Lalit Maganti wanted a proper SQLite formatter, linter, and language server. He had wanted one for eight years. In January 2026, he started building it with AI assistance and finished in three months, shipping syntaqlite with editor extensions, packaging across multiple ecosystems, and comprehensive documentation. The project is real, polished, and useful. But the most interesting part of his account is not what succeeded. It is the month he lost.
The first month was what Maganti calls “vibe-coding”: letting the AI generate code, accepting what looked plausible, and pushing forward. The code was technically correct. Tests passed. And then the whole thing collapsed under its own weight. Without a maintained understanding of the codebase’s architectural decisions and the implicit constraints that accumulated over time, the AI had no way to keep things consistent. A complete rewrite followed. The second approach was tighter: Maganti stayed in control of all design decisions and used AI purely for implementation. That is the version that shipped.
AI performance correlates almost directly with how objectively you can verify correctness. His best result was generating over 400 SQLite grammar rules, a purely mechanical task where correctness is immediately checkable. His worst result was designing a pleasant API, where there is no test, no metric, and no way for the model to get signal on whether it is heading in the right direction. The model produced technically functional code that was architecturally incoherent, because it had no way to know what “good” looked like at the design level.

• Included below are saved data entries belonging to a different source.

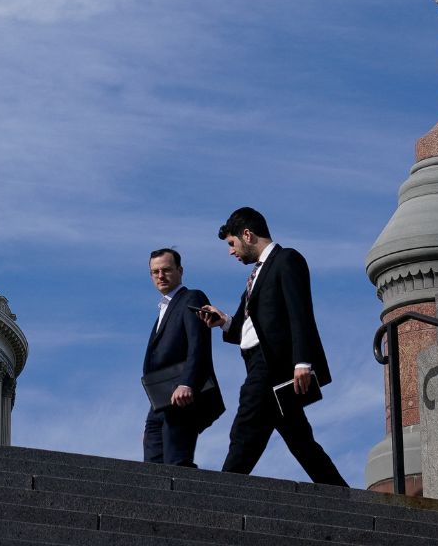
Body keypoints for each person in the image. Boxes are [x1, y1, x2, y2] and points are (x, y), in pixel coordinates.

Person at [197, 207, 347, 485]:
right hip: (259, 362)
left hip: (272, 365)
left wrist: (302, 362)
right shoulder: (257, 274)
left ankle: (222, 492)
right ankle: (341, 494)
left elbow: (299, 312)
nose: (231, 252)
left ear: (247, 234)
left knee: (245, 427)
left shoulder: (287, 259)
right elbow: (249, 323)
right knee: (300, 440)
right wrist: (224, 321)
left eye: (232, 244)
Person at [142, 247, 223, 467]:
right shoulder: (163, 308)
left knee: (177, 462)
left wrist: (187, 383)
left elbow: (199, 344)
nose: (160, 276)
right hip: (159, 399)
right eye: (155, 272)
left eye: (166, 270)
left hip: (182, 394)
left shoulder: (192, 297)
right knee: (151, 466)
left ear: (180, 270)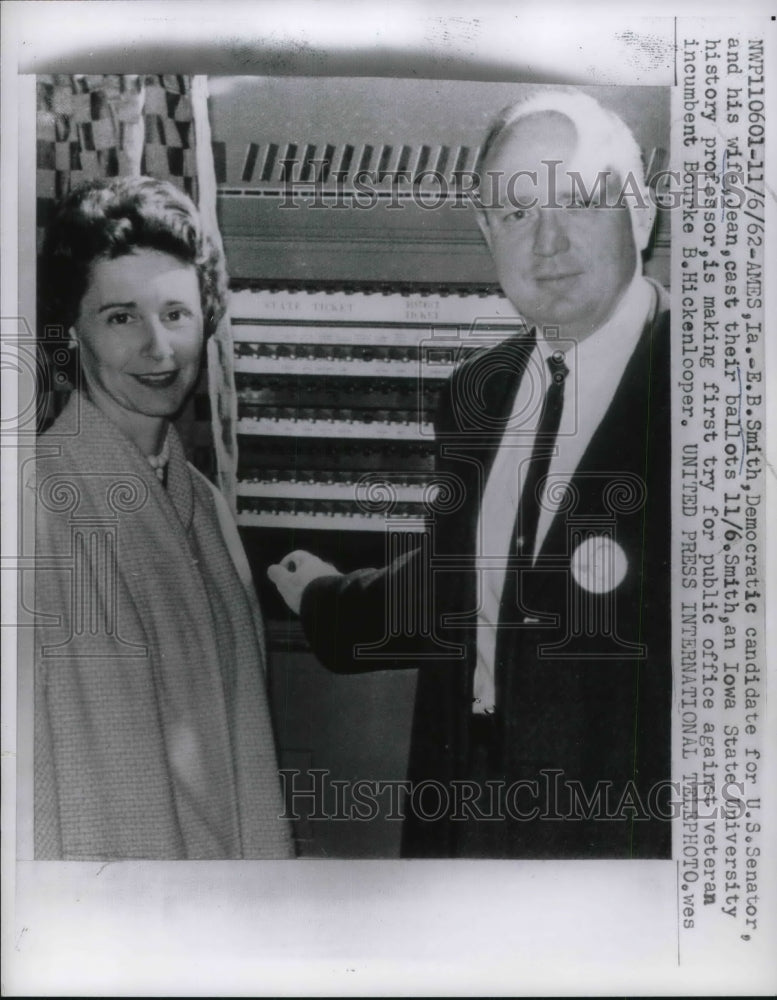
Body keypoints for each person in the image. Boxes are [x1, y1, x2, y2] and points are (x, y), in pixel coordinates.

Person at [269, 88, 671, 859]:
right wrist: (321, 600)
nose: (546, 243)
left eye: (577, 201)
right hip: (468, 807)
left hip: (623, 841)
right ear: (487, 231)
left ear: (640, 213)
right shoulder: (477, 394)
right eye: (516, 214)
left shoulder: (722, 399)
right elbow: (462, 584)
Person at [34, 176, 293, 860]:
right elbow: (80, 799)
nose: (158, 349)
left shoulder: (204, 504)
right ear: (72, 333)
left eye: (175, 314)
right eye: (121, 317)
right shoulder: (37, 509)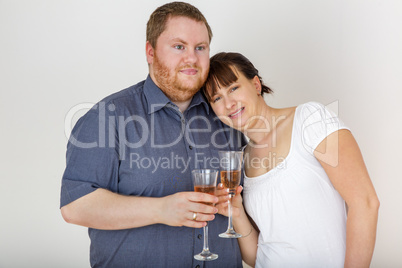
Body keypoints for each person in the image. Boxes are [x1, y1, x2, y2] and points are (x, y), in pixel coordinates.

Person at [60, 3, 245, 267]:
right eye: (179, 46)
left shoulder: (228, 116)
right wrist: (161, 209)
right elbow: (75, 206)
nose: (191, 58)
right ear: (150, 52)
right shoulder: (108, 117)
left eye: (200, 48)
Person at [203, 52, 380, 267]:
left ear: (256, 85)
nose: (229, 103)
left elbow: (365, 203)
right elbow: (257, 255)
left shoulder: (310, 119)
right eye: (217, 98)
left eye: (233, 88)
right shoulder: (242, 159)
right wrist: (237, 213)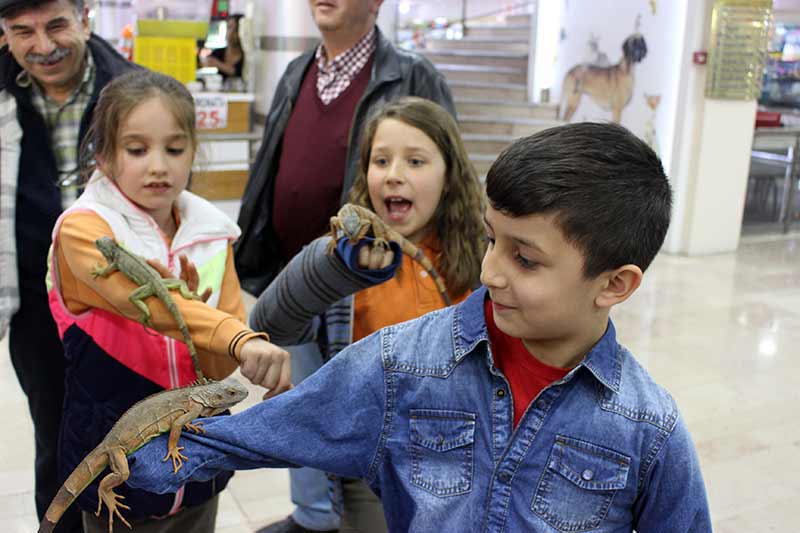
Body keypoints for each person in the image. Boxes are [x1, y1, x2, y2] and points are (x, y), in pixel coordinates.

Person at [125, 122, 713, 532]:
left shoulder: (648, 427)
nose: (491, 272)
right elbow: (250, 433)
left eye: (525, 259)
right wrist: (124, 462)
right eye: (492, 241)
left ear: (615, 284)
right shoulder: (399, 363)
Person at [234, 1, 454, 531]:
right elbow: (274, 158)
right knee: (308, 412)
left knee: (358, 418)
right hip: (302, 277)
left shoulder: (412, 73)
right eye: (381, 161)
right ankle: (316, 515)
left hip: (372, 278)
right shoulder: (298, 69)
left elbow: (443, 161)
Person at [45, 70, 291, 532]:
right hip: (118, 467)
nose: (158, 165)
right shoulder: (83, 229)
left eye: (174, 149)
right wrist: (237, 338)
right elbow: (150, 306)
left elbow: (221, 365)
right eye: (137, 149)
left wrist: (230, 349)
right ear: (103, 155)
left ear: (194, 152)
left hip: (198, 470)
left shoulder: (214, 234)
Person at [250, 97, 485, 532]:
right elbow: (270, 320)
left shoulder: (478, 263)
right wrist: (334, 268)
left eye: (415, 160)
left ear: (449, 176)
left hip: (455, 457)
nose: (394, 173)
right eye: (381, 160)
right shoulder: (345, 259)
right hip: (368, 461)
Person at [0, 1, 136, 531]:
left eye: (56, 24)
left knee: (121, 435)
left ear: (84, 17)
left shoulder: (131, 90)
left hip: (119, 304)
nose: (42, 45)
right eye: (21, 31)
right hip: (34, 308)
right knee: (52, 435)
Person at [202, 14, 244, 81]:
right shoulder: (219, 52)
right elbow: (205, 62)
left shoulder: (246, 56)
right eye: (229, 27)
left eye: (236, 30)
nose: (231, 33)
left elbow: (238, 72)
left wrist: (218, 64)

This is not a complaint about AI capability. It is a description of a structural property of the tools. LLMs can verify local consistency, not global coherence. A function that compiles and passes its tests is locally consistent. An API that feels right to use across a large project requires global coherence that only someone who has been living in the codebase can assess. When you outsource design to the model, you are not just losing control of one decision. You are losing the accumulated context that makes the next decision sensible.
If you can write a test for it, or verify it with a type checker, or confirm it with a compiler, AI will do it well and probably faster than you will. If the output requires judgment about something that cannot be reduced to a pass/fail check, you need to own that decision yourself. “AI is an incredible force multiplier for implementation, but it is a dangerous substitute for design” is how Maganti puts it. Three months of evidence backs that up.